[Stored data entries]
»»

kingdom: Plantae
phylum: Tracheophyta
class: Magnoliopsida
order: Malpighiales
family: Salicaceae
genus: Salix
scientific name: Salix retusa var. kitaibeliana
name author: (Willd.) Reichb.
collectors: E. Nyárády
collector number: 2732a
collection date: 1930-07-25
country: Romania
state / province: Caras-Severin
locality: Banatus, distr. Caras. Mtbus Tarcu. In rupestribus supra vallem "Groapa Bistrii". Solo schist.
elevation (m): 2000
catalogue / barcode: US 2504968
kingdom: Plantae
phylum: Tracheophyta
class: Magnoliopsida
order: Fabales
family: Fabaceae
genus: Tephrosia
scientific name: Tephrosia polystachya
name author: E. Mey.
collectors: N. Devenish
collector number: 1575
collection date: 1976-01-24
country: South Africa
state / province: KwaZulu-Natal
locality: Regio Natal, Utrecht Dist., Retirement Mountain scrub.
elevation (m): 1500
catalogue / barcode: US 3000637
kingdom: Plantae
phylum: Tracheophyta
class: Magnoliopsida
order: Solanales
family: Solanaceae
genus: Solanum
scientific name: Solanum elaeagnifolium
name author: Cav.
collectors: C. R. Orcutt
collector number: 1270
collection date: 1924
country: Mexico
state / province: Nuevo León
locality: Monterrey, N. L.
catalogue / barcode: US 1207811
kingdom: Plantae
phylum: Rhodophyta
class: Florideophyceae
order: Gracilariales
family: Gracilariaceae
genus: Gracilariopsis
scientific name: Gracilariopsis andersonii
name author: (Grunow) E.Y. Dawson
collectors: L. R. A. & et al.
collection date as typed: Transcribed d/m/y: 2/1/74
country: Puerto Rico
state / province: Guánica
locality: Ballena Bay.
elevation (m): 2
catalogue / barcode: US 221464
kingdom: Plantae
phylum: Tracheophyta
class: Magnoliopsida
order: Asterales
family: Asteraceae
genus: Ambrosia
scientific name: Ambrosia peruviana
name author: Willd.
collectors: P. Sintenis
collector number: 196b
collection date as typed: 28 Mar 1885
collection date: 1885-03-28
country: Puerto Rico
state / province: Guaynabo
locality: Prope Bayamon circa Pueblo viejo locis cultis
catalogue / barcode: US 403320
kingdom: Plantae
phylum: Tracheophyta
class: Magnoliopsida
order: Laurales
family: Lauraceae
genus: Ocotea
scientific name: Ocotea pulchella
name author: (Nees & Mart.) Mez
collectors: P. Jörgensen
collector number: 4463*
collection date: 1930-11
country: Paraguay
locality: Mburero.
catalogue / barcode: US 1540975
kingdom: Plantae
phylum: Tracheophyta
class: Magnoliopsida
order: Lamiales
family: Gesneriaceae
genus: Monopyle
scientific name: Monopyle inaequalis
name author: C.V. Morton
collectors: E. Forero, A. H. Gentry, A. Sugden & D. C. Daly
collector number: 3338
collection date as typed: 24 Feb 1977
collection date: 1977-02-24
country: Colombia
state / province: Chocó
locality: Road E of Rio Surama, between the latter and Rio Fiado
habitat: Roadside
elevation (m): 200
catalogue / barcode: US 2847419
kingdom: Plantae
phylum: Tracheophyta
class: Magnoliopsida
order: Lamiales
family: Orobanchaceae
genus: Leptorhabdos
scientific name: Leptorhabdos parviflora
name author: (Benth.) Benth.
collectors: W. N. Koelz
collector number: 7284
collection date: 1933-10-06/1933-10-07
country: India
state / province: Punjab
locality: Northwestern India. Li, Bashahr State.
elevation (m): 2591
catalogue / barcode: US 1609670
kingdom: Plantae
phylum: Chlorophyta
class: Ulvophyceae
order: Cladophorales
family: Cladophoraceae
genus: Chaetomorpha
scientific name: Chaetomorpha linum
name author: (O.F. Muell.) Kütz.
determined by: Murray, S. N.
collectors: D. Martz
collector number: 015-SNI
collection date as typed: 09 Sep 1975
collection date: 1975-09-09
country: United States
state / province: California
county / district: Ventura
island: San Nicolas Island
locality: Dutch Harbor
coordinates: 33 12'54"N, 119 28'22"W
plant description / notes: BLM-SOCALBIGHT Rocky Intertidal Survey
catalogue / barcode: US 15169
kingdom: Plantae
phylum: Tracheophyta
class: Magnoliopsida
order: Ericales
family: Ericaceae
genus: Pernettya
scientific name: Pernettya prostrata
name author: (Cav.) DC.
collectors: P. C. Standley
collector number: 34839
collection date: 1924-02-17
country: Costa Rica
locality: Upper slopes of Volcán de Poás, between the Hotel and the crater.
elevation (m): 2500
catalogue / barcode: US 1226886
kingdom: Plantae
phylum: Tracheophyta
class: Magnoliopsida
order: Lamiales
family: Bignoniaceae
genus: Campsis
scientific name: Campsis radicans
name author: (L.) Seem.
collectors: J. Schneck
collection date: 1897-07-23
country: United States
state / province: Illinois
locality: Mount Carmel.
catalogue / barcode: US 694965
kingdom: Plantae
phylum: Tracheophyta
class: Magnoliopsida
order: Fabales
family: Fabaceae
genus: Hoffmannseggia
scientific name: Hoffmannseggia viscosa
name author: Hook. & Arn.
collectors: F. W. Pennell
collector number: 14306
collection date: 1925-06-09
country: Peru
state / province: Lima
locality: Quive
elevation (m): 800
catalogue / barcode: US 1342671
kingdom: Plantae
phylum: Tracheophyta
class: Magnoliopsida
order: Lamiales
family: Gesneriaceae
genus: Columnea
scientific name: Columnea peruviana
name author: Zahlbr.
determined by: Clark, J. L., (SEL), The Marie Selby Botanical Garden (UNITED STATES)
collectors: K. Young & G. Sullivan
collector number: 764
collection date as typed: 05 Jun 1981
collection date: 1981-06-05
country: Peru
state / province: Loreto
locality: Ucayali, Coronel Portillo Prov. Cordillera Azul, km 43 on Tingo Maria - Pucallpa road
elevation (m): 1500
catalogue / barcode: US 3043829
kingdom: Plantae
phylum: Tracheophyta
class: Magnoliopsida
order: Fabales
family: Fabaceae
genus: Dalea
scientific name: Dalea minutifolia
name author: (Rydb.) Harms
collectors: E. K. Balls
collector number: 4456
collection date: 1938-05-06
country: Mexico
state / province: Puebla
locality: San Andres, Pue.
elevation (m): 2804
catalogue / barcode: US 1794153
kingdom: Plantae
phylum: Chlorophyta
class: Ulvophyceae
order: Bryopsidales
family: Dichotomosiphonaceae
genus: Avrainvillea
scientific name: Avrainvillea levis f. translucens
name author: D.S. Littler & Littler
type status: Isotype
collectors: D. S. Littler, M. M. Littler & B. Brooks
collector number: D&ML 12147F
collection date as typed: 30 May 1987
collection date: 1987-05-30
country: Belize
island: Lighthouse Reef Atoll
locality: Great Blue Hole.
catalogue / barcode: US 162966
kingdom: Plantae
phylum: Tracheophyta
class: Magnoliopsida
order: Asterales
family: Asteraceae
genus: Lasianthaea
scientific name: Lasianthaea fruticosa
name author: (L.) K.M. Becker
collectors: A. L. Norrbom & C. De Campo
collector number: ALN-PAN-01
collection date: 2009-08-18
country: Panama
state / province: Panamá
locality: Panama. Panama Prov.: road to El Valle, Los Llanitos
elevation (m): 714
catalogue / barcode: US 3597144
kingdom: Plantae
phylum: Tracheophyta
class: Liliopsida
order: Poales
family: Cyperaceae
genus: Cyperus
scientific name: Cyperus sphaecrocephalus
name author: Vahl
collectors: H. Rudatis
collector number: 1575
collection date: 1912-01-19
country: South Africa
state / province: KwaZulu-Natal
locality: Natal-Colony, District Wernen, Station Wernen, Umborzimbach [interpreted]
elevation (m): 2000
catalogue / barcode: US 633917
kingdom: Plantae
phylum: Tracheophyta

««

● The problem
Reproduce all of the entries above word for word, with nothing changed.

● Reply
kingdom: Plantae
phylum: Tracheophyta
class: Magnoliopsida
order: Malpighiales
family: Salicaceae
genus: Salix
scientific name: Salix retusa var. kitaibeliana
name author: (Willd.) Reichb.
collectors: E. Nyárády
collector number: 2732a
collection date: 1930-07-25
country: Romania
state / province: Caras-Severin
locality: Banatus, distr. Caras. Mtbus Tarcu. In rupestribus supra vallem "Groapa Bistrii". Solo schist.
elevation (m): 2000
catalogue / barcode: US 2504968
kingdom: Plantae
phylum: Tracheophyta
class: Magnoliopsida
order: Fabales
family: Fabaceae
genus: Tephrosia
scientific name: Tephrosia polystachya
name author: E. Mey.
collectors: N. Devenish
collector number: 1575
collection date: 1976-01-24
country: South Africa
state / province: KwaZulu-Natal
locality: Regio Natal, Utrecht Dist., Retirement Mountain scrub.
elevation (m): 1500
catalogue / barcode: US 3000637
kingdom: Plantae
phylum: Tracheophyta
class: Magnoliopsida
order: Solanales
family: Solanaceae
genus: Solanum
scientific name: Solanum elaeagnifolium
name author: Cav.
collectors: C. R. Orcutt
collector number: 1270
collection date: 1924
country: Mexico
state / province: Nuevo León
locality: Monterrey, N. L.
catalogue / barcode: US 1207811
kingdom: Plantae
phylum: Rhodophyta
class: Florideophyceae
order: Gracilariales
family: Gracilariaceae
genus: Gracilariopsis
scientific name: Gracilariopsis andersonii
name author: (Grunow) E.Y. Dawson
collectors: L. R. A. & et al.
collection date as typed: Transcribed d/m/y: 2/1/74
country: Puerto Rico
state / province: Guánica
locality: Ballena Bay.
elevation (m): 2
catalogue / barcode: US 221464
kingdom: Plantae
phylum: Tracheophyta
class: Magnoliopsida
order: Asterales
family: Asteraceae
genus: Ambrosia
scientific name: Ambrosia peruviana
name author: Willd.
collectors: P. Sintenis
collector number: 196b
collection date as typed: 28 Mar 1885
collection date: 1885-03-28
country: Puerto Rico
state / province: Guaynabo
locality: Prope Bayamon circa Pueblo viejo locis cultis
catalogue / barcode: US 403320
kingdom: Plantae
phylum: Tracheophyta
class: Magnoliopsida
order: Laurales
family: Lauraceae
genus: Ocotea
scientific name: Ocotea pulchella
name author: (Nees & Mart.) Mez
collectors: P. Jörgensen
collector number: 4463*
collection date: 1930-11
country: Paraguay
locality: Mburero.
catalogue / barcode: US 1540975
kingdom: Plantae
phylum: Tracheophyta
class: Magnoliopsida
order: Lamiales
family: Gesneriaceae
genus: Monopyle
scientific name: Monopyle inaequalis
name author: C.V. Morton
collectors: E. Forero, A. H. Gentry, A. Sugden & D. C. Daly
collector number: 3338
collection date as typed: 24 Feb 1977
collection date: 1977-02-24
country: Colombia
state / province: Chocó
locality: Road E of Rio Surama, between the latter and Rio Fiado
habitat: Roadside
elevation (m): 200
catalogue / barcode: US 2847419
kingdom: Plantae
phylum: Tracheophyta
class: Magnoliopsida
order: Lamiales
family: Orobanchaceae
genus: Leptorhabdos
scientific name: Leptorhabdos parviflora
name author: (Benth.) Benth.
collectors: W. N. Koelz
collector number: 7284
collection date: 1933-10-06/1933-10-07
country: India
state / province: Punjab
locality: Northwestern India. Li, Bashahr State.
elevation (m): 2591
catalogue / barcode: US 1609670
kingdom: Plantae
phylum: Chlorophyta
class: Ulvophyceae
order: Cladophorales
family: Cladophoraceae
genus: Chaetomorpha
scientific name: Chaetomorpha linum
name author: (O.F. Muell.) Kütz.
determined by: Murray, S. N.
collectors: D. Martz
collector number: 015-SNI
collection date as typed: 09 Sep 1975
collection date: 1975-09-09
country: United States
state / province: California
county / district: Ventura
island: San Nicolas Island
locality: Dutch Harbor
coordinates: 33 12'54"N, 119 28'22"W
plant description / notes: BLM-SOCALBIGHT Rocky Intertidal Survey
catalogue / barcode: US 15169
kingdom: Plantae
phylum: Tracheophyta
class: Magnoliopsida
order: Ericales
family: Ericaceae
genus: Pernettya
scientific name: Pernettya prostrata
name author: (Cav.) DC.
collectors: P. C. Standley
collector number: 34839
collection date: 1924-02-17
country: Costa Rica
locality: Upper slopes of Volcán de Poás, between the Hotel and the crater.
elevation (m): 2500
catalogue / barcode: US 1226886
kingdom: Plantae
phylum: Tracheophyta
class: Magnoliopsida
order: Lamiales
family: Bignoniaceae
genus: Campsis
scientific name: Campsis radicans
name author: (L.) Seem.
collectors: J. Schneck
collection date: 1897-07-23
country: United States
state / province: Illinois
locality: Mount Carmel.
catalogue / barcode: US 694965
kingdom: Plantae
phylum: Tracheophyta
class: Magnoliopsida
order: Fabales
family: Fabaceae
genus: Hoffmannseggia
scientific name: Hoffmannseggia viscosa
name author: Hook. & Arn.
collectors: F. W. Pennell
collector number: 14306
collection date: 1925-06-09
country: Peru
state / province: Lima
locality: Quive
elevation (m): 800
catalogue / barcode: US 1342671
kingdom: Plantae
phylum: Tracheophyta
class: Magnoliopsida
order: Lamiales
family: Gesneriaceae
genus: Columnea
scientific name: Columnea peruviana
name author: Zahlbr.
determined by: Clark, J. L., (SEL), The Marie Selby Botanical Garden (UNITED STATES)
collectors: K. Young & G. Sullivan
collector number: 764
collection date as typed: 05 Jun 1981
collection date: 1981-06-05
country: Peru
state / province: Loreto
locality: Ucayali, Coronel Portillo Prov. Cordillera Azul, km 43 on Tingo Maria - Pucallpa road
elevation (m): 1500
catalogue / barcode: US 3043829
kingdom: Plantae
phylum: Tracheophyta
class: Magnoliopsida
order: Fabales
family: Fabaceae
genus: Dalea
scientific name: Dalea minutifolia
name author: (Rydb.) Harms
collectors: E. K. Balls
collector number: 4456
collection date: 1938-05-06
country: Mexico
state / province: Puebla
locality: San Andres, Pue.
elevation (m): 2804
catalogue / barcode: US 1794153
kingdom: Plantae
phylum: Chlorophyta
class: Ulvophyceae
order: Bryopsidales
family: Dichotomosiphonaceae
genus: Avrainvillea
scientific name: Avrainvillea levis f. translucens
name author: D.S. Littler & Littler
type status: Isotype
collectors: D. S. Littler, M. M. Littler & B. Brooks
collector number: D&ML 12147F
collection date as typed: 30 May 1987
collection date: 1987-05-30
country: Belize
island: Lighthouse Reef Atoll
locality: Great Blue Hole.
catalogue / barcode: US 162966
kingdom: Plantae
phylum: Tracheophyta
class: Magnoliopsida
order: Asterales
family: Asteraceae
genus: Lasianthaea
scientific name: Lasianthaea fruticosa
name author: (L.) K.M. Becker
collectors: A. L. Norrbom & C. De Campo
collector number: ALN-PAN-01
collection date: 2009-08-18
country: Panama
state / province: Panamá
locality: Panama. Panama Prov.: road to El Valle, Los Llanitos
elevation (m): 714
catalogue / barcode: US 3597144
kingdom: Plantae
phylum: Tracheophyta
class: Liliopsida
order: Poales
family: Cyperaceae
genus: Cyperus
scientific name: Cyperus sphaecrocephalus
name author: Vahl
collectors: H. Rudatis
collector number: 1575
collection date: 1912-01-19
country: South Africa
state / province: KwaZulu-Natal
locality: Natal-Colony, District Wernen, Station Wernen, Umborzimbach [interpreted]
elevation (m): 2000
catalogue / barcode: US 633917
kingdom: Plantae
phylum: Tracheophyta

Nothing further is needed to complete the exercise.